-------- EXTRACTED RECORDS --------
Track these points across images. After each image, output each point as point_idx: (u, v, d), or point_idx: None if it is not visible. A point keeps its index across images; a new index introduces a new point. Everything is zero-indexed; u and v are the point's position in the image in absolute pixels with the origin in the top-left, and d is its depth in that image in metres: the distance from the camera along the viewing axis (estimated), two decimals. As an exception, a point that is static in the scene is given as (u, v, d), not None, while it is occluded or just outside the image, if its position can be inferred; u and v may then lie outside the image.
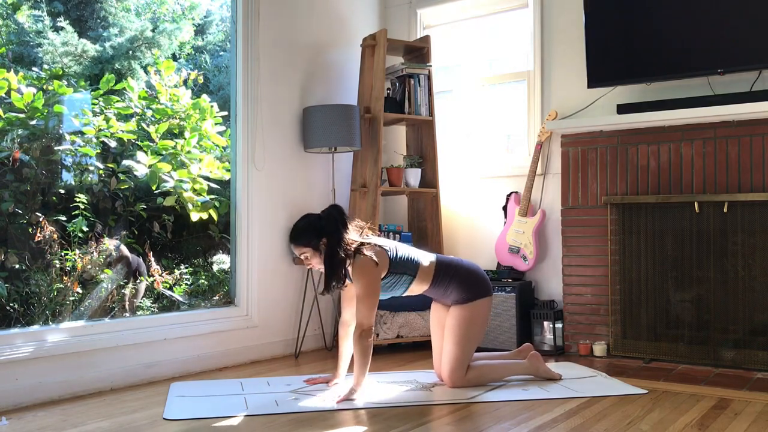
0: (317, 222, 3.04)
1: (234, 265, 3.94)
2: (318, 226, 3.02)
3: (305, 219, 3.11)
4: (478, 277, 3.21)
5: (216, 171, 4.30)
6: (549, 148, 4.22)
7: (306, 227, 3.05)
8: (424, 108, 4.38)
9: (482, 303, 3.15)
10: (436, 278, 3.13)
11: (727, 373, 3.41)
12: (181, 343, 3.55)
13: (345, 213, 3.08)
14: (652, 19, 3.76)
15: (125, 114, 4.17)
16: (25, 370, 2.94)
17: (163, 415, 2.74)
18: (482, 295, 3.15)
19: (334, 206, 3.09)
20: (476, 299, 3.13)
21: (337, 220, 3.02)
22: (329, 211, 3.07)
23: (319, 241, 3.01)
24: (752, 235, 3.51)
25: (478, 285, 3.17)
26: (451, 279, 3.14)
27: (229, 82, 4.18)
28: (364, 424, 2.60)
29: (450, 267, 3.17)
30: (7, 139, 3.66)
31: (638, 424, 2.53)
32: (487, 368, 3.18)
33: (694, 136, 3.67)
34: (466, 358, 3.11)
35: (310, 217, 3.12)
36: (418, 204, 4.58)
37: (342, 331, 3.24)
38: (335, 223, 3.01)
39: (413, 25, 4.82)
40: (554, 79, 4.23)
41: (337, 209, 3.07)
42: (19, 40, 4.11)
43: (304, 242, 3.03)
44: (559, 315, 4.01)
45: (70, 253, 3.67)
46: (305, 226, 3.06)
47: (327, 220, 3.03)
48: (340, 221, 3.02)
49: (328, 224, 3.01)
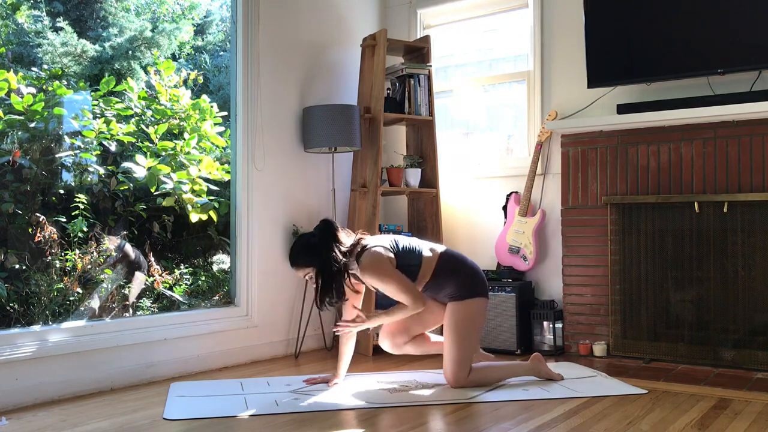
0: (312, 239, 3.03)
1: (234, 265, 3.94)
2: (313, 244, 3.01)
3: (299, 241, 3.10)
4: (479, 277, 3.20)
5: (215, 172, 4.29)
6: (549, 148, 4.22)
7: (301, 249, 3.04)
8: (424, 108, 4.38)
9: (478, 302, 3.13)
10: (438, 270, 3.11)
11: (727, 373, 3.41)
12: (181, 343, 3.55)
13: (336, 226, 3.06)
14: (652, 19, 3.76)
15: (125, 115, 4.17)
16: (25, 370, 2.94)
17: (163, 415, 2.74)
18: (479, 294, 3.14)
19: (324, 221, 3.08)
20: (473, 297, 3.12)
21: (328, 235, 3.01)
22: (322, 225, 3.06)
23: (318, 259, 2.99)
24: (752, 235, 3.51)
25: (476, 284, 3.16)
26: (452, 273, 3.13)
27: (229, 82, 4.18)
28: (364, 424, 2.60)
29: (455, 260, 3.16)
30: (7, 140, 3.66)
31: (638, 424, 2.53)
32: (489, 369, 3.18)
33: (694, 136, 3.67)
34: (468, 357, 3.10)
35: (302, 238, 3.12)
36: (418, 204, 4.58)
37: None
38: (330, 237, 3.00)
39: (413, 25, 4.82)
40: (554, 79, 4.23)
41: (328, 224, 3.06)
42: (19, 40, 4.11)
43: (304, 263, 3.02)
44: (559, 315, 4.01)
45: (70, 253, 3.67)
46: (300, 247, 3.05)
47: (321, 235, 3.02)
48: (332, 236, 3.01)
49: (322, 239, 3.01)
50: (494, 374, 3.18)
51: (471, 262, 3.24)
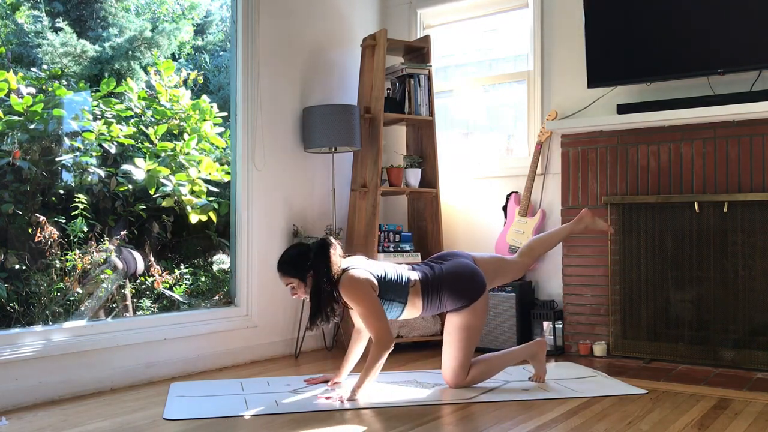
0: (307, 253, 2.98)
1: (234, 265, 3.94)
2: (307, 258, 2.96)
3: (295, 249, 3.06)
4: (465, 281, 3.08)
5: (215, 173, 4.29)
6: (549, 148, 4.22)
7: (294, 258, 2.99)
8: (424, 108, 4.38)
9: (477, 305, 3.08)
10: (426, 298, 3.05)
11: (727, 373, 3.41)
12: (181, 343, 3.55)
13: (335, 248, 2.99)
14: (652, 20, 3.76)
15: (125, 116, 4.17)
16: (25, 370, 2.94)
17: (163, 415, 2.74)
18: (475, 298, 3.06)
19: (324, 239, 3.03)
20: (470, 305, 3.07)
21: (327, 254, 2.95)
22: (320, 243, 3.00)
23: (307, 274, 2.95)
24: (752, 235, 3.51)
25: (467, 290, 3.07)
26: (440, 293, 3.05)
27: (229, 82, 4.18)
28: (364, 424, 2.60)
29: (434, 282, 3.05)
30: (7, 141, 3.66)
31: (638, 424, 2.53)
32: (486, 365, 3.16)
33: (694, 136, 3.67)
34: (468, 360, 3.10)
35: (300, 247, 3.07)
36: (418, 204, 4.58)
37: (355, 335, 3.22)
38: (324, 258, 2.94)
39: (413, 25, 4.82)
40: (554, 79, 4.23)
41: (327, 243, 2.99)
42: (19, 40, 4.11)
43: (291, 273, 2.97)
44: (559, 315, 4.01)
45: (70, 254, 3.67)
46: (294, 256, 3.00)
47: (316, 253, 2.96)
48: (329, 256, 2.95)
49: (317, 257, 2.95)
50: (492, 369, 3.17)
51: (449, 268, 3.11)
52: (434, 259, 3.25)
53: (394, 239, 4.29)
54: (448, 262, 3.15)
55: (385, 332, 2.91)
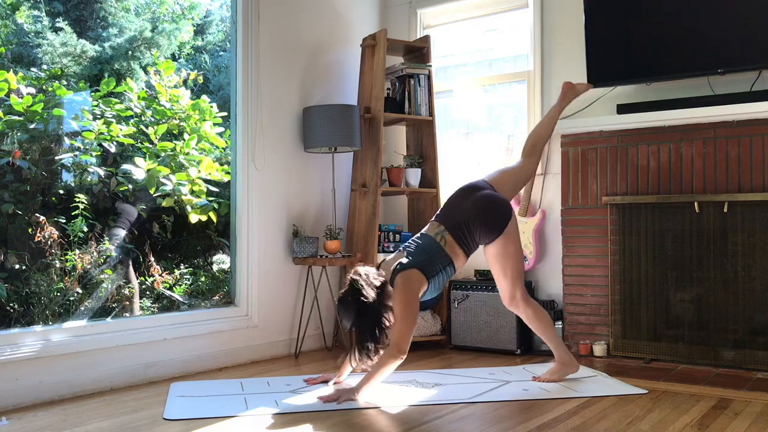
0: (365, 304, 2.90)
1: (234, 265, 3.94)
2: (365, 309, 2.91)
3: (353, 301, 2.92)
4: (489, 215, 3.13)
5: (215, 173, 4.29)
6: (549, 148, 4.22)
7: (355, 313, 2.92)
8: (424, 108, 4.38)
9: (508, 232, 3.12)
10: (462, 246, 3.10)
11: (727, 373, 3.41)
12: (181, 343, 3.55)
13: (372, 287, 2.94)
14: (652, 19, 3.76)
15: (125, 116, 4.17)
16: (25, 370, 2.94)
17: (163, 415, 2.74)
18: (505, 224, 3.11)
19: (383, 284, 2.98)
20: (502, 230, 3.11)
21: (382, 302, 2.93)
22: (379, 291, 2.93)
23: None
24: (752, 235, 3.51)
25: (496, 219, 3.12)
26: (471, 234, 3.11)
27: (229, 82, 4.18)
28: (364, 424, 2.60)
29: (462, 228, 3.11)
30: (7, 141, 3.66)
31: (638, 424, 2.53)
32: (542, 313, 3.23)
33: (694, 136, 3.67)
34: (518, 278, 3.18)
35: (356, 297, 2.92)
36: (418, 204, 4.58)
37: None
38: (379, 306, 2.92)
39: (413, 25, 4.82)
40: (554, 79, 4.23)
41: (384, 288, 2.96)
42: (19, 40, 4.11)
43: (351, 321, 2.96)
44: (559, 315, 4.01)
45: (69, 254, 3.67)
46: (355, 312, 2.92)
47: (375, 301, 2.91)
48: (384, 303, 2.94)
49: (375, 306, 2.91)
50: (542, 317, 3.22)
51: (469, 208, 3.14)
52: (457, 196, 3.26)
--------
• [INSTRUCTIONS TO FOLLOW] From the listing above, restate verbatim the lines running from the one with "13: (345, 213, 3.08)" through the one with "50: (494, 374, 3.18)", inclusive, but not the pictures.

• [SOLUTION FOR THIS EXERCISE]
13: (345, 213, 3.08)
14: (652, 19, 3.76)
15: (125, 114, 4.17)
16: (25, 370, 2.94)
17: (163, 415, 2.74)
18: (482, 295, 3.15)
19: (334, 206, 3.09)
20: (476, 299, 3.13)
21: (337, 220, 3.02)
22: (329, 211, 3.07)
23: (319, 241, 3.01)
24: (752, 235, 3.51)
25: (478, 285, 3.17)
26: (451, 279, 3.14)
27: (229, 82, 4.18)
28: (364, 424, 2.60)
29: (450, 267, 3.17)
30: (7, 139, 3.66)
31: (638, 424, 2.53)
32: (487, 368, 3.18)
33: (694, 136, 3.67)
34: (466, 358, 3.11)
35: (310, 217, 3.12)
36: (418, 204, 4.58)
37: (342, 331, 3.24)
38: (335, 223, 3.01)
39: (413, 25, 4.82)
40: (554, 79, 4.23)
41: (337, 209, 3.07)
42: (19, 40, 4.11)
43: (304, 242, 3.03)
44: (559, 315, 4.01)
45: (70, 253, 3.67)
46: (305, 226, 3.06)
47: (327, 220, 3.03)
48: (340, 221, 3.02)
49: (328, 224, 3.01)
0: (312, 239, 3.03)
1: (234, 265, 3.94)
2: (313, 244, 3.01)
3: (299, 241, 3.10)
4: (479, 277, 3.20)
5: (215, 172, 4.29)
6: (549, 148, 4.22)
7: (301, 249, 3.04)
8: (424, 108, 4.38)
9: (478, 302, 3.13)
10: (438, 270, 3.11)
11: (727, 373, 3.41)
12: (181, 343, 3.55)
13: (336, 226, 3.06)
14: (652, 19, 3.76)
15: (125, 115, 4.17)
16: (25, 370, 2.94)
17: (163, 415, 2.74)
18: (479, 294, 3.14)
19: (324, 221, 3.08)
20: (473, 297, 3.12)
21: (328, 235, 3.01)
22: (322, 225, 3.06)
23: (318, 259, 2.99)
24: (752, 235, 3.51)
25: (476, 284, 3.16)
26: (452, 273, 3.13)
27: (229, 82, 4.18)
28: (364, 424, 2.60)
29: (455, 260, 3.16)
30: (7, 140, 3.66)
31: (638, 424, 2.53)
32: (489, 369, 3.18)
33: (694, 136, 3.67)
34: (468, 357, 3.10)
35: (302, 238, 3.12)
36: (418, 204, 4.58)
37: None
38: (330, 237, 3.00)
39: (413, 25, 4.82)
40: (554, 79, 4.23)
41: (328, 224, 3.06)
42: (19, 40, 4.11)
43: (304, 263, 3.02)
44: (559, 315, 4.01)
45: (70, 253, 3.67)
46: (300, 247, 3.05)
47: (321, 235, 3.02)
48: (332, 236, 3.01)
49: (322, 239, 3.01)
50: (494, 374, 3.18)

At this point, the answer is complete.